# Are Cheeky Peak closing shop?



## malt junkie (8/5/17)

Was brousing their site and came a cross this. Seems like they're getting out of brewing commercially at least. And not a bad buy for anyone looking to step up into the brew pub arena. Just hope the HB side of the business remains.
Has me wondering if they just went to big too soon.


----------



## Stouter (8/5/17)

Wow, $218,398.00.
Bulk buy anyone?
I love the "Add to Cart" option on that.


----------



## Stouter (8/5/17)

The ultimate camping kegerator


----------



## Yob (8/5/17)

I wonder if I can check out using PayPal?


----------



## Liam_snorkel (8/5/17)

yeah looks like it. They're also doing $4 schooners at the bar until they run out of beer.

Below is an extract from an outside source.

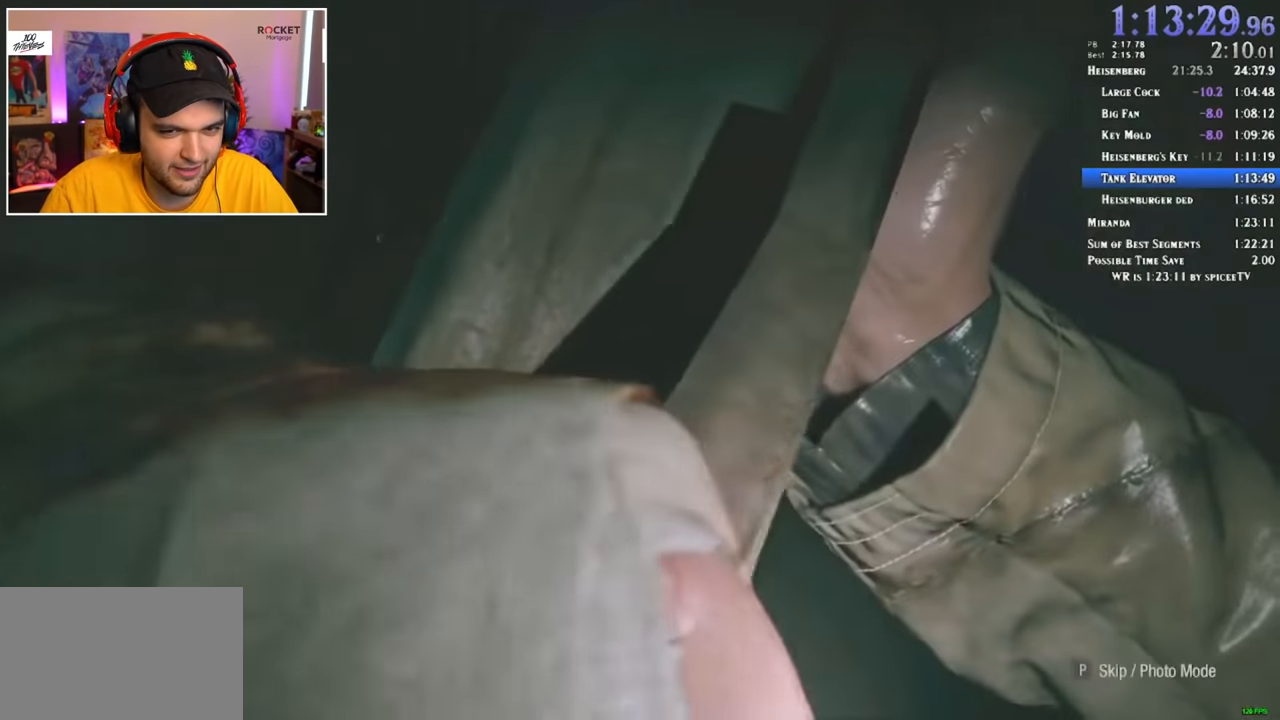
{"keys": [], "mouse": [], "events": []}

> Cheeky Peak are seeking expressions of interest of our 500L Complete Turn key Brewery and all brewing and dispensing equipment. For full details and complete asset list please contact the brewery on (02) 60 245 744 or [email protected]
> This is for a complete sale and we will not separate items.
> This is a regretful sale but it will allow Cheeky Peak to focus on our Retail operations moving forward.


----------



## mckenry (8/5/17)

I'm $98 short.


----------



## damoninja (8/5/17)

Might have to buy some of their stubbies before they're no more, neglected to do so in the past...


----------



## Roosterboy (8/5/17)

Stouter said:


> The ultimate camping kegerator


This would sell quick by itself.
I know it was a small group of people running it, maybe too much work and cashing in now.
The funny thing is , I thought they would find their home brew section under pressure once
Amazon opens.


----------



## captain crumpet (8/5/17)

Wow this sucks. They make some sessionable beer.


----------



## Stouter (8/5/17)

Roosterboy said:


> This would sell quick by itself.
> I know it was a small group of people running it, maybe too much work and cashing in now.
> The funny thing is , I thought they would find their home brew section under pressure once
> Amazon opens.


Yeah, built up and sold off maybe.
They look to have put in the hard yards, so I genuinely hope that's the case.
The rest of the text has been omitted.